EXERCISE:
Copy the records below exactly, starting at the line containing "sub-region: Karachi District" and continuing through the end of the records, and leave out the pictures.

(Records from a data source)
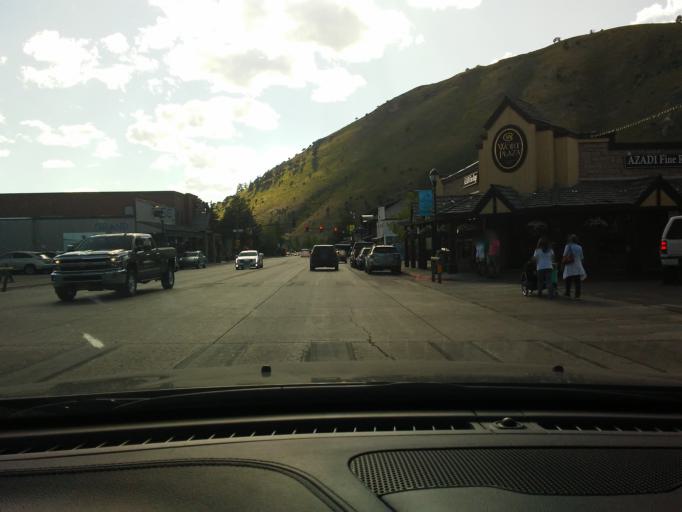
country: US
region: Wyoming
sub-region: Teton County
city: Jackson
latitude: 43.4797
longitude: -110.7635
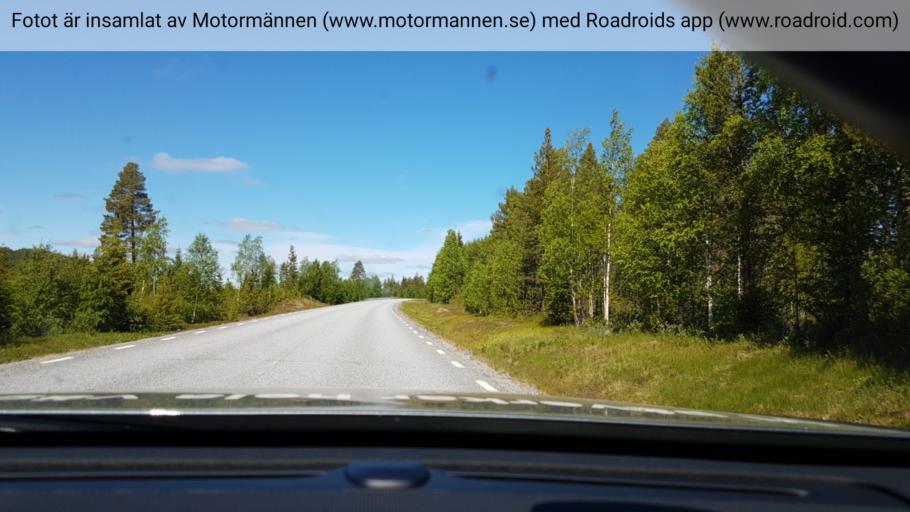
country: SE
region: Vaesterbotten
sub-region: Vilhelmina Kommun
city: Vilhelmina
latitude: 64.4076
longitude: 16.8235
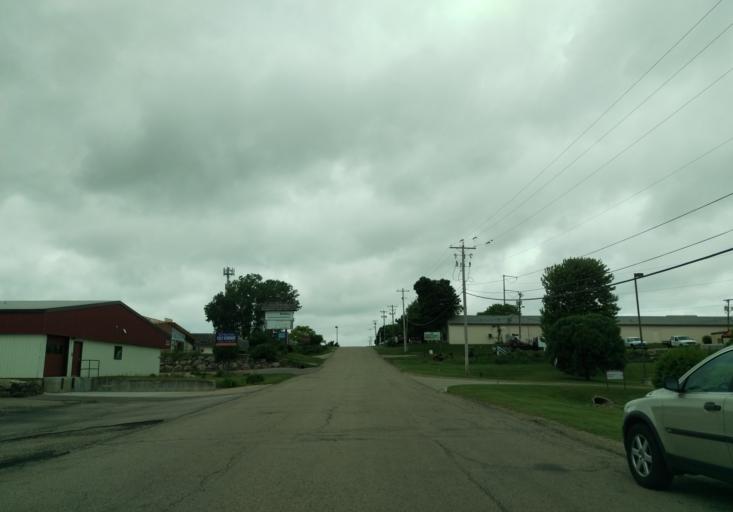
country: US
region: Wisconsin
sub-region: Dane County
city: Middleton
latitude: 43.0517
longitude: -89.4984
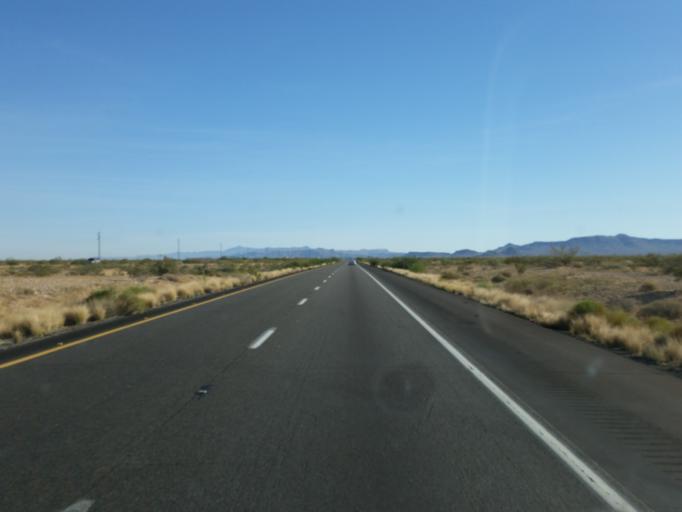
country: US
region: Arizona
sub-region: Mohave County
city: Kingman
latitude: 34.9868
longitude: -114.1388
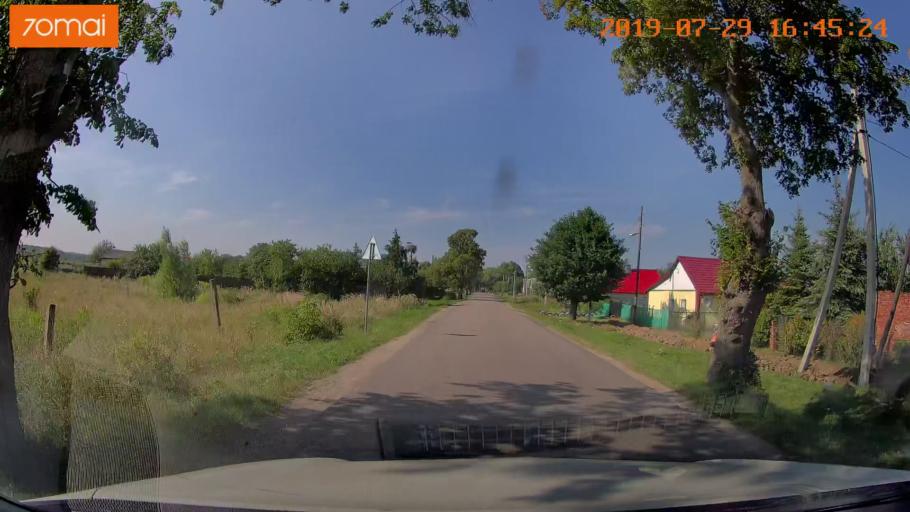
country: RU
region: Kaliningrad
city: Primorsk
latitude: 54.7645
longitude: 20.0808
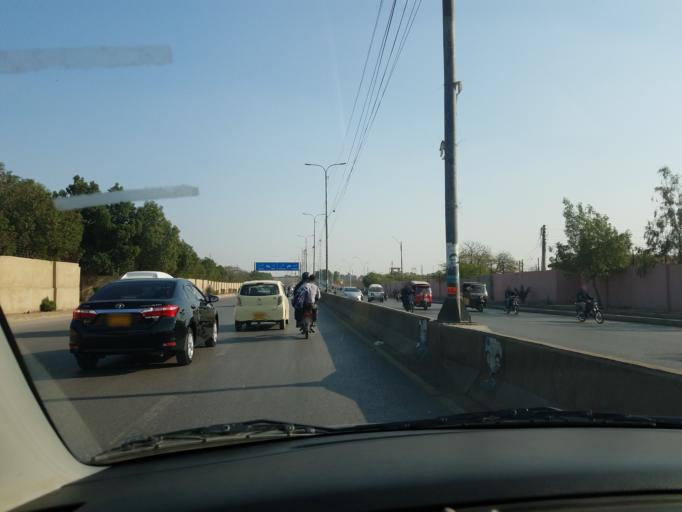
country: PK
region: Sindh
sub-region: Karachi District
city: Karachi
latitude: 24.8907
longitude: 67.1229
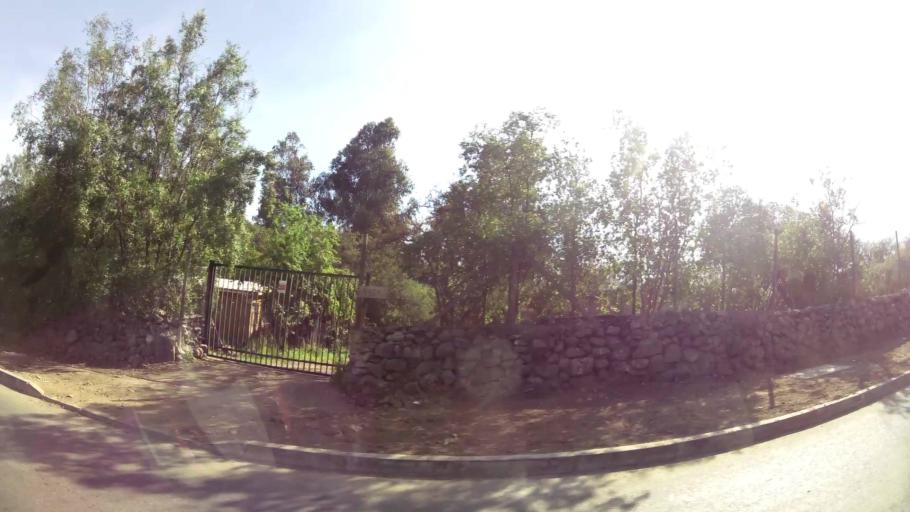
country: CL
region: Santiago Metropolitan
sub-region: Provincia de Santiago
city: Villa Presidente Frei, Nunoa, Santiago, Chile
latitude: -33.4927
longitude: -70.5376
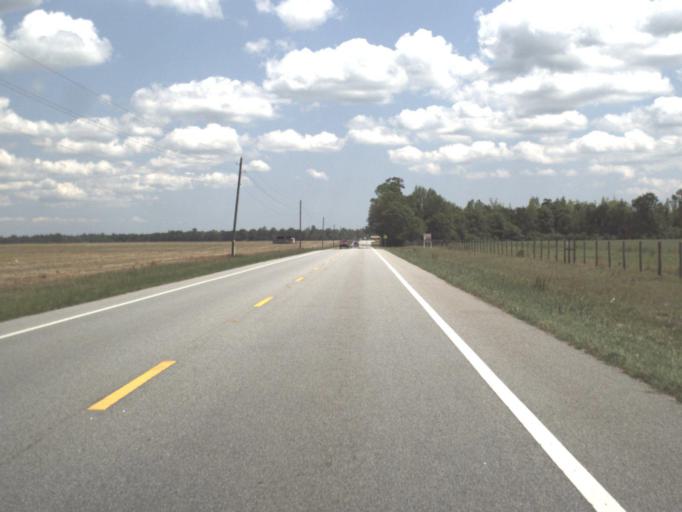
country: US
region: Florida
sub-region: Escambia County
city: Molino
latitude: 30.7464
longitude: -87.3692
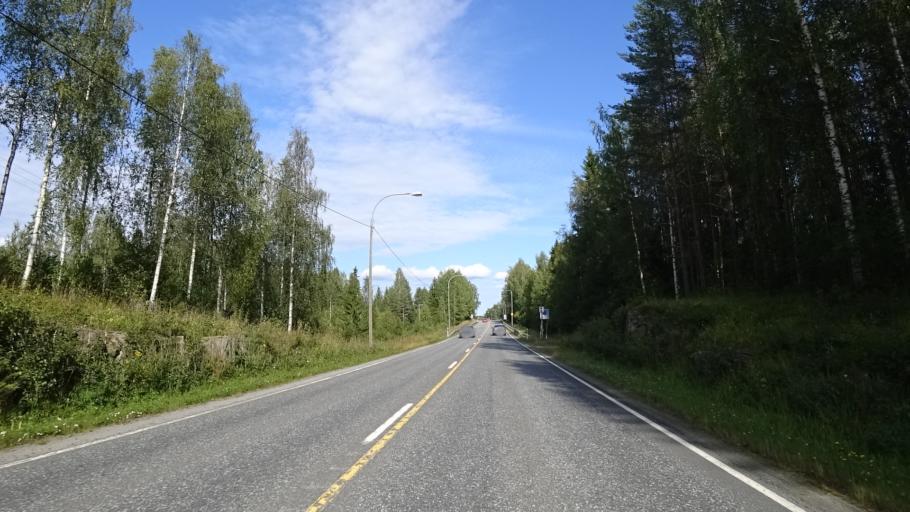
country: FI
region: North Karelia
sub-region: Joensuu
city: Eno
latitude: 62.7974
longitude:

WRITTEN RESPONSE:
sub-region: Karachi District
city: Karachi
latitude: 24.8907
longitude: 67.1229
country: CL
region: Santiago Metropolitan
sub-region: Provincia de Santiago
city: Villa Presidente Frei, Nunoa, Santiago, Chile
latitude: -33.4927
longitude: -70.5376
country: US
region: Florida
sub-region: Escambia County
city: Molino
latitude: 30.7464
longitude: -87.3692
country: FI
region: North Karelia
sub-region: Joensuu
city: Eno
latitude: 62.7974
longitude:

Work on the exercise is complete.